Extracted data entries:
——————————

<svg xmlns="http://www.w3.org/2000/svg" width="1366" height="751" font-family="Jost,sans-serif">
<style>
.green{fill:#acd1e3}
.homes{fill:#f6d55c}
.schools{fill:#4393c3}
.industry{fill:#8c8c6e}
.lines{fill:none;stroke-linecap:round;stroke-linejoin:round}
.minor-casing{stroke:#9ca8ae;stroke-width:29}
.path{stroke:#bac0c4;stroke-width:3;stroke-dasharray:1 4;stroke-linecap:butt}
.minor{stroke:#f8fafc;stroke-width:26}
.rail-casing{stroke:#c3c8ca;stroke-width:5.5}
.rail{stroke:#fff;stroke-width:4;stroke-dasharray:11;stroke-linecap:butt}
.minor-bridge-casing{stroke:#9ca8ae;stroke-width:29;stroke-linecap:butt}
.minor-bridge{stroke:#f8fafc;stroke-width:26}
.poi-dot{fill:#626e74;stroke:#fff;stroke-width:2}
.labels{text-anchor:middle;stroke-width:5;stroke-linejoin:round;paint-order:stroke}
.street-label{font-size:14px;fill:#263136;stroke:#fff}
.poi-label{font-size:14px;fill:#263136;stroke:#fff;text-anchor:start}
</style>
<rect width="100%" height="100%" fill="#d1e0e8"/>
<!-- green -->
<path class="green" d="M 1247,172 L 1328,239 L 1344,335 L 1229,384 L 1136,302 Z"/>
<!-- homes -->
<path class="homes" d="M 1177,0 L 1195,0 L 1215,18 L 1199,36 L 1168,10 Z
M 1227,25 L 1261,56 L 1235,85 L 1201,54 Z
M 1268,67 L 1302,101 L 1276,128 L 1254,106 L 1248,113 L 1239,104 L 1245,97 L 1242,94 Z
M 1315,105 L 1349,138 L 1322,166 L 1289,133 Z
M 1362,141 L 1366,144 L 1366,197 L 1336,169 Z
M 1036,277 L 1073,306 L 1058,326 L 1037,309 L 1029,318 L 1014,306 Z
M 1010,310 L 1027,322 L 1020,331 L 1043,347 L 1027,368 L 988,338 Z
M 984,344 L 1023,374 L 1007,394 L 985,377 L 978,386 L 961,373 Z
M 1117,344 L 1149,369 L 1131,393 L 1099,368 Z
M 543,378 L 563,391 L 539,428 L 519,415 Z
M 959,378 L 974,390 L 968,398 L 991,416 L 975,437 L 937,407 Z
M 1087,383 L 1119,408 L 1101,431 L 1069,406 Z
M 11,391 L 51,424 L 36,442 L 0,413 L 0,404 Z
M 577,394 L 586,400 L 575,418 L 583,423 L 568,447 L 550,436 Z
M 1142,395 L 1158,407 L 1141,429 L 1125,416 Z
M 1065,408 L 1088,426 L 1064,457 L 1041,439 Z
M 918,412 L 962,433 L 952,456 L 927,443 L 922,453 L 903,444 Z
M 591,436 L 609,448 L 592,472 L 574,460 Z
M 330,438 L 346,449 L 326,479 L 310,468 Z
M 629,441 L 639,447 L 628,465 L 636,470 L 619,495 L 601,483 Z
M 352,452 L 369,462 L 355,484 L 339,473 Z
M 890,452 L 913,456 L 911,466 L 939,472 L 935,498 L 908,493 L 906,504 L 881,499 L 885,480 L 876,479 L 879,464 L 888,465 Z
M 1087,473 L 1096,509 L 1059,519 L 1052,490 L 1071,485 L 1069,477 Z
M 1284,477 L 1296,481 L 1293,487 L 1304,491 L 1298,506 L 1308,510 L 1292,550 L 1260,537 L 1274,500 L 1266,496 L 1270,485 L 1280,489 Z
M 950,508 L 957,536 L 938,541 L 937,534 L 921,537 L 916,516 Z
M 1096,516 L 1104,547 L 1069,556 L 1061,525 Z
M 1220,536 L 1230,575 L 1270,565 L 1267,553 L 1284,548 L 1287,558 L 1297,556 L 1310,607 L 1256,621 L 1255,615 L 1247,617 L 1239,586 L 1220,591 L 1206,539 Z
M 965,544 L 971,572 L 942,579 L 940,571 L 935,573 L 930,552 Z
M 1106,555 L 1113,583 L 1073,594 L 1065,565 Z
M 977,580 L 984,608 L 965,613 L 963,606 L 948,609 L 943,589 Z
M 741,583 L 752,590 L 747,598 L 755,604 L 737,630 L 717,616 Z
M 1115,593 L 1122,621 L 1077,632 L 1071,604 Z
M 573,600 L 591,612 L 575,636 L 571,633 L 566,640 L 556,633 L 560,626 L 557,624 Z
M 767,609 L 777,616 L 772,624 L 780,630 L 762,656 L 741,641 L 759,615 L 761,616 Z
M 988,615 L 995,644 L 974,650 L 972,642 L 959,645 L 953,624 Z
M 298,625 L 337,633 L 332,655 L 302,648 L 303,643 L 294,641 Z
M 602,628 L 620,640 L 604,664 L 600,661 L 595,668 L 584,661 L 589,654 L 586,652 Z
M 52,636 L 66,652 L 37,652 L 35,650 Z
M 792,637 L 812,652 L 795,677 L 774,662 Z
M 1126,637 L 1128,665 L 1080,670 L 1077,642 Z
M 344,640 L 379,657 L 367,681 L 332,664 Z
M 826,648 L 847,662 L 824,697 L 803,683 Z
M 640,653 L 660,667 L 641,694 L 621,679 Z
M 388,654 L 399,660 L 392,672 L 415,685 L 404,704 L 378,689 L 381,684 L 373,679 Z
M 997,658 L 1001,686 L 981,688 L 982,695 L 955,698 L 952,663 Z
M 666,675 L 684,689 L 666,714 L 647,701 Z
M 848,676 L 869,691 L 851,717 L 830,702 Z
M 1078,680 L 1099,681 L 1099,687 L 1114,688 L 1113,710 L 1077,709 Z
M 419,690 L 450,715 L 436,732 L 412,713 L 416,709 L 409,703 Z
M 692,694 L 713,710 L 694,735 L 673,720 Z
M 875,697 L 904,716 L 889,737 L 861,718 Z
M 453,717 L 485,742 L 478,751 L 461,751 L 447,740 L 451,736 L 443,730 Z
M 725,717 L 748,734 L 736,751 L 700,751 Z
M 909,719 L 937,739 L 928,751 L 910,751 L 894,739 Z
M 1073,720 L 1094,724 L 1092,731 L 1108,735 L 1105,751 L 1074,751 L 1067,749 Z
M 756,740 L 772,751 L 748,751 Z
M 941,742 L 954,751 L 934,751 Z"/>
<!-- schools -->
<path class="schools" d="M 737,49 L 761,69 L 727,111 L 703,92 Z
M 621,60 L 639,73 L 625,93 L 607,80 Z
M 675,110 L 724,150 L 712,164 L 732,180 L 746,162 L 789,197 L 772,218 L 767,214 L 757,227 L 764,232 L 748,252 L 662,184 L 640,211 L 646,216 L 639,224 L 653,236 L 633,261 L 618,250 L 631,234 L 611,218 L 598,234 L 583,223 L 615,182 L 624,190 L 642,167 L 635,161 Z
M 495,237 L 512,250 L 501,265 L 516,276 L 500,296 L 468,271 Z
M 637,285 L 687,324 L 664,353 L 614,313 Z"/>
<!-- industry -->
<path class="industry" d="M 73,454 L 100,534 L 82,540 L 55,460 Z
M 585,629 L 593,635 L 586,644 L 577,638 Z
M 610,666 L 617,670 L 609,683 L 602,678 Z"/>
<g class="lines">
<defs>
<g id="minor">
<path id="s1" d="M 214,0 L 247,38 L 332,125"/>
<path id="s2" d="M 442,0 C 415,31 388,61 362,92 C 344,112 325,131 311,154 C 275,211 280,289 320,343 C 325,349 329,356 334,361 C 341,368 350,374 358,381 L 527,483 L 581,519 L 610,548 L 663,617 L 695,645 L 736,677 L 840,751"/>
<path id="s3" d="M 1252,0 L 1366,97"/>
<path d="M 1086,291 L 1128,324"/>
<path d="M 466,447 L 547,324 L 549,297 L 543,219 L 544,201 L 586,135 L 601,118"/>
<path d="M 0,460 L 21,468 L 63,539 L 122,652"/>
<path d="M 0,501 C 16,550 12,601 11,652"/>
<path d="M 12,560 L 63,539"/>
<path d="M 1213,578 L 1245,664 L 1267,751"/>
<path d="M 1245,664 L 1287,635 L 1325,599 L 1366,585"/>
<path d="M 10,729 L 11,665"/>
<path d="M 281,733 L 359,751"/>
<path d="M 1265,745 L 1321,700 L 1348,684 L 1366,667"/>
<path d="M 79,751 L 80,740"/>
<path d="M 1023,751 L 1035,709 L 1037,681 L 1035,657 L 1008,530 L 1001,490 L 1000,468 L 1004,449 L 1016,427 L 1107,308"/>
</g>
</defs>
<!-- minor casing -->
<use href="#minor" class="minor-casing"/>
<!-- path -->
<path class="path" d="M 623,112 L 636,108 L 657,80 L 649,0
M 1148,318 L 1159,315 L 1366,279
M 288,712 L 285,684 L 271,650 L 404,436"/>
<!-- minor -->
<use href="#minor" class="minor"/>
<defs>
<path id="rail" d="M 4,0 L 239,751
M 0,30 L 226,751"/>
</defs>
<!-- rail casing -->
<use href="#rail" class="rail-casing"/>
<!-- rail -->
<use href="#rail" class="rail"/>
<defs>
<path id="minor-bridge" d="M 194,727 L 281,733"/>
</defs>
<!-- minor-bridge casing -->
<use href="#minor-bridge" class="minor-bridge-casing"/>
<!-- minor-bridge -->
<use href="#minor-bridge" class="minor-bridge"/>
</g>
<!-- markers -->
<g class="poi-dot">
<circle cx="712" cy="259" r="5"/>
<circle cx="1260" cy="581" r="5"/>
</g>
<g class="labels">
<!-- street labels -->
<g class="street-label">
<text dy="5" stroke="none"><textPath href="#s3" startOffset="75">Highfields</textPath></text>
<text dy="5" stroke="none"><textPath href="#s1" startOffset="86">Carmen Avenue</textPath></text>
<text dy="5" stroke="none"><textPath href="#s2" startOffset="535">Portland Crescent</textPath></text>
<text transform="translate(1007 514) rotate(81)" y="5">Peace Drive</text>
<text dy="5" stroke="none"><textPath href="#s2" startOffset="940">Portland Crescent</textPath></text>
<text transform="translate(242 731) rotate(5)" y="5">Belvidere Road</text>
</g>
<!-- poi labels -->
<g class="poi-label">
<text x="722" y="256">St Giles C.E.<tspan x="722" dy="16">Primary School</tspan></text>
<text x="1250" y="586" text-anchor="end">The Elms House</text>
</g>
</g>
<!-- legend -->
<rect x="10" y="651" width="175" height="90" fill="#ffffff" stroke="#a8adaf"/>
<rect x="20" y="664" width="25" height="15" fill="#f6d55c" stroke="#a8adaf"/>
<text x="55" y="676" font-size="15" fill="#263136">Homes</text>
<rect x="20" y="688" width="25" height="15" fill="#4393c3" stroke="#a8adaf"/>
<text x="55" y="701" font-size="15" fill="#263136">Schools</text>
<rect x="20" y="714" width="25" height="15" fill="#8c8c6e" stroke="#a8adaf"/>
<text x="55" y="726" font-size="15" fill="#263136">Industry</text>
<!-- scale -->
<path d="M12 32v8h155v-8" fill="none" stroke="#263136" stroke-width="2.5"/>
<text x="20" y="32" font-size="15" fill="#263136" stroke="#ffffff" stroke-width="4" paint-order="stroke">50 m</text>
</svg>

——————————

TASK GOAL:
Your answer must be the lines above from the one containing "M 1087,473 L" to the one containing "M 1096,516 L 1104,547 L 1069,556 L 1061,525 Z", both included, restated word for word.

YOUR RESPONSE:
M 1087,473 L 1096,509 L 1059,519 L 1052,490 L 1071,485 L 1069,477 Z
M 1284,477 L 1296,481 L 1293,487 L 1304,491 L 1298,506 L 1308,510 L 1292,550 L 1260,537 L 1274,500 L 1266,496 L 1270,485 L 1280,489 Z
M 950,508 L 957,536 L 938,541 L 937,534 L 921,537 L 916,516 Z
M 1096,516 L 1104,547 L 1069,556 L 1061,525 Z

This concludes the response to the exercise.